The sling David bore, which bore the Stone that bore into the enemy’s brow:
The Virgin bore God, who killed the evil enemy.
She is Bethlehem’s spring, which the king thirsted for, because
In the House of Bread[21] she gave birth to the Bread of Heaven.
When the scallop shell brims with Dew removed from the sodden fleece,
Judea rejoices; the Virgin brims with God.
She is Solomon’s ivory throne, the seat of chastity,
Made God’s chair, white as ivory.
She is the vessel of amber, gleaming with silver, beaming with gold,
When she gives birth to him who is God and man.
The door stays closed because no man could cross
Its threshold: the Virgin conceived without a man.

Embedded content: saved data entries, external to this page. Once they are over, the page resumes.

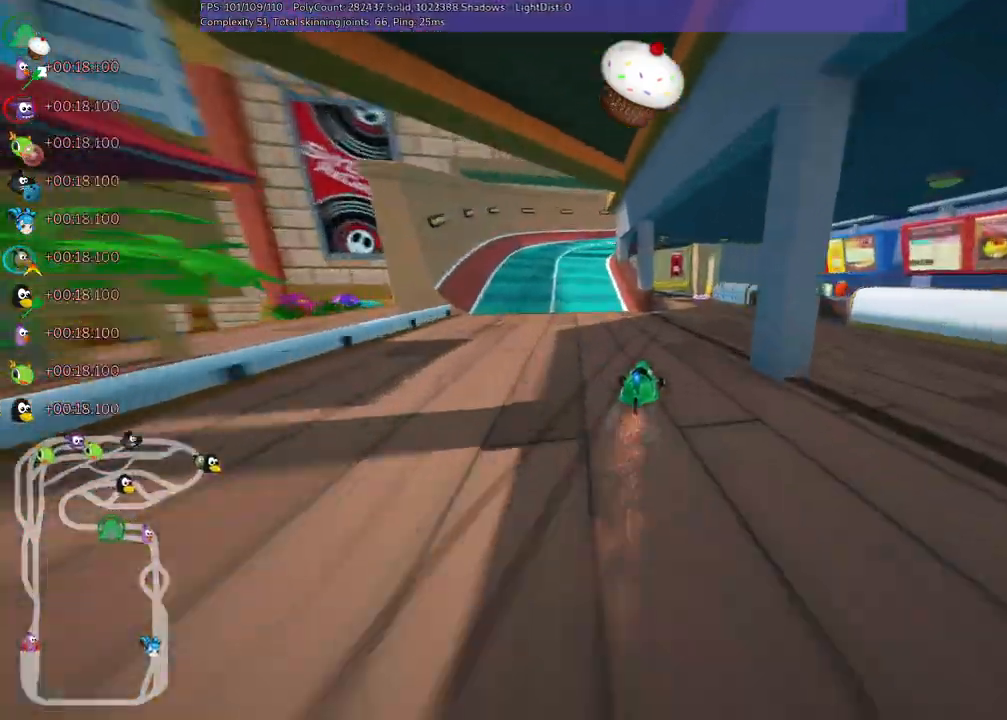
{"keys": ["right", "up"], "events": [[67, "right", "up"], [167, "left", "down"], [400, "left", "up"], [483, "right", "down"]]}
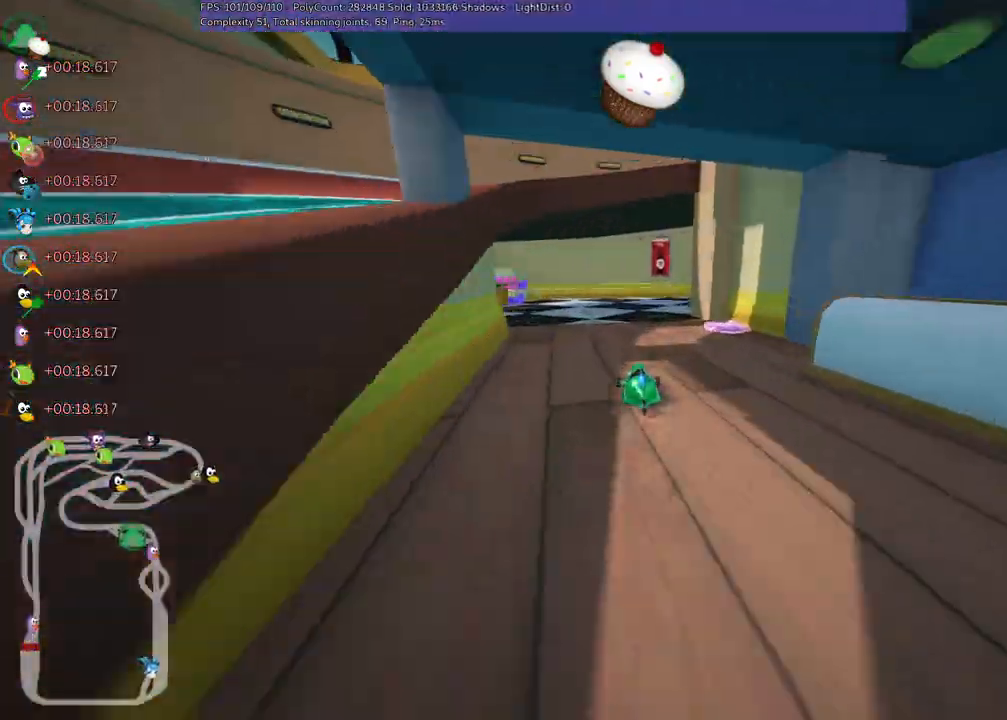
{"keys": ["right", "up"], "events": [[33, "m", "down"], [417, "m", "up"]]}
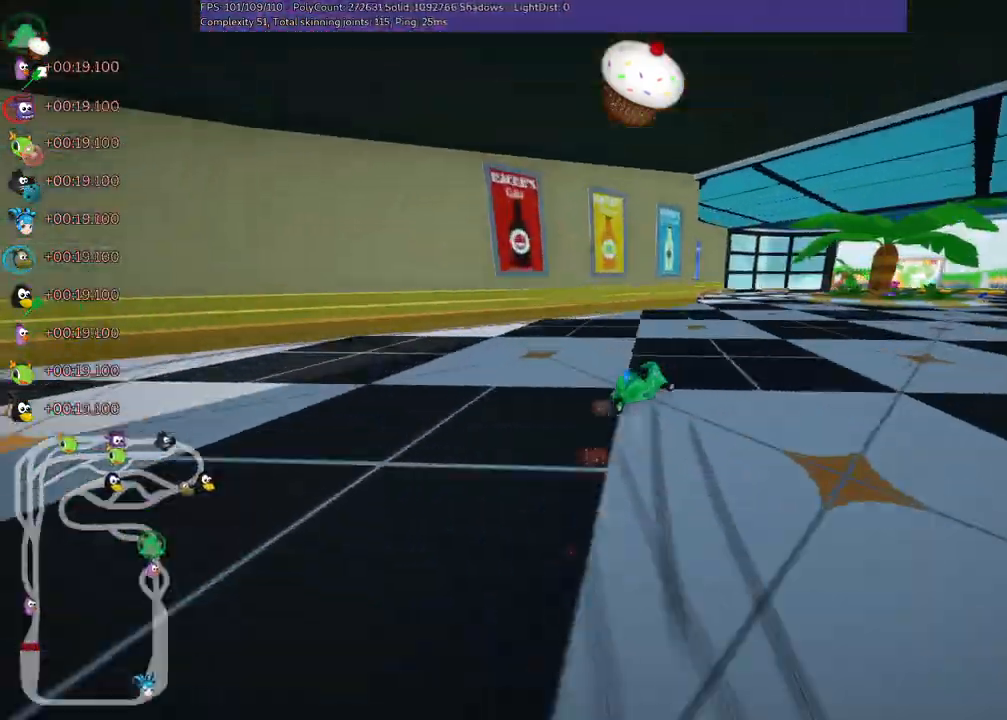
{"keys": ["up"]}
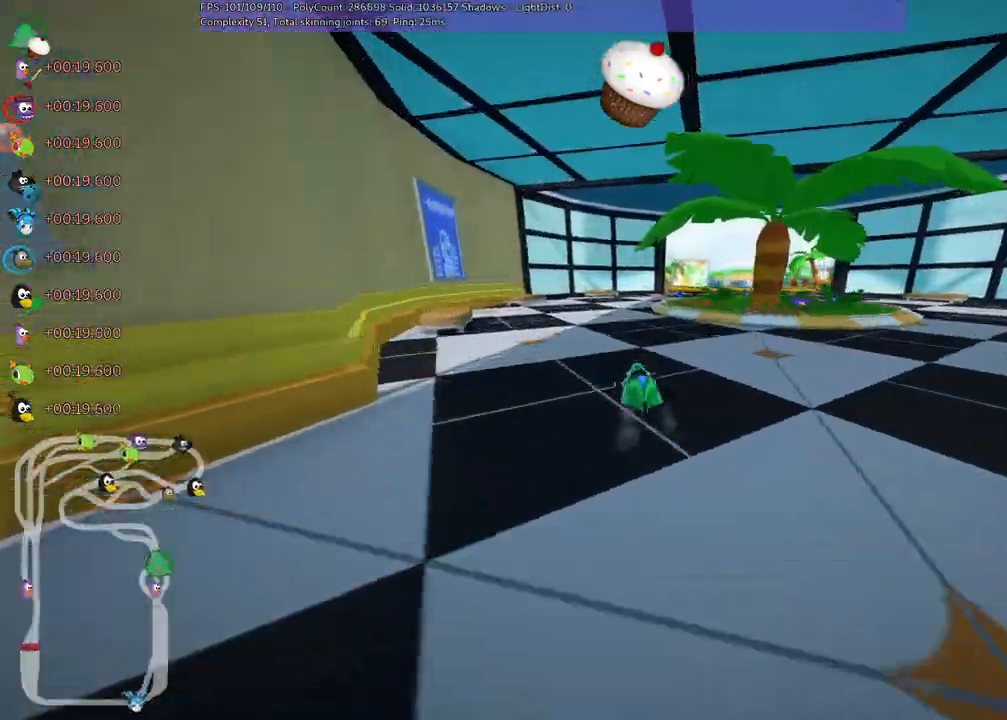
{"keys": ["up"], "events": [[67, "m", "down"], [67, "right", "down"], [300, "m", "up"], [400, "right", "up"]]}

She is the lamp which seven lights surrounded,
Shining and full of Christ’s seven-fold gift;
She is also the blooming olive because she is light, food, remedy—
Light to the blind, food to the poor, remedy to sinners;
She is also the beautiful staff because the Virgin exceeds the sun’s light
And all heaven’s candles in her beauty.
Earth creates the worm, withering the ivy, because the Virgin
Bore Christ, who cast down the teary Synagogue.
As for the woman bright like the sun and crowned with twelve stars:
I think the stars were the twelve disciples.
Such a beloved Virgin, so noble, was born into the world,
At her rising, light dawned upon our sinful race.
[1] Genesis 6:14–22.
[2] Genesis 7:8–12.
[3] Exodus 3:2.
[4] Numbers 17.
[5] Genesis 28:11–16.
[6] Genesis 37:7.
[7] Exodus 16.
[8] Exodus 17:5–6 ?
[9] Numbers 21:8–9.
[10] 1 Kings 17:19.
[11] 2 Kings 23:15–17.
[12] 3 Kings 10:18–20.
[13] Judges 6:36–38.
[14] Ezechiel 1.
[15] Ezechiel 44:1–3.
[16] Zacharias 4.
[17] Ecclesiasticus 24:19.
[18] Zacharias 11:7.
[19] Jonas 4:7.
[20] Apocalypse 12:1.
[21] The meaning of “Bethlehem.”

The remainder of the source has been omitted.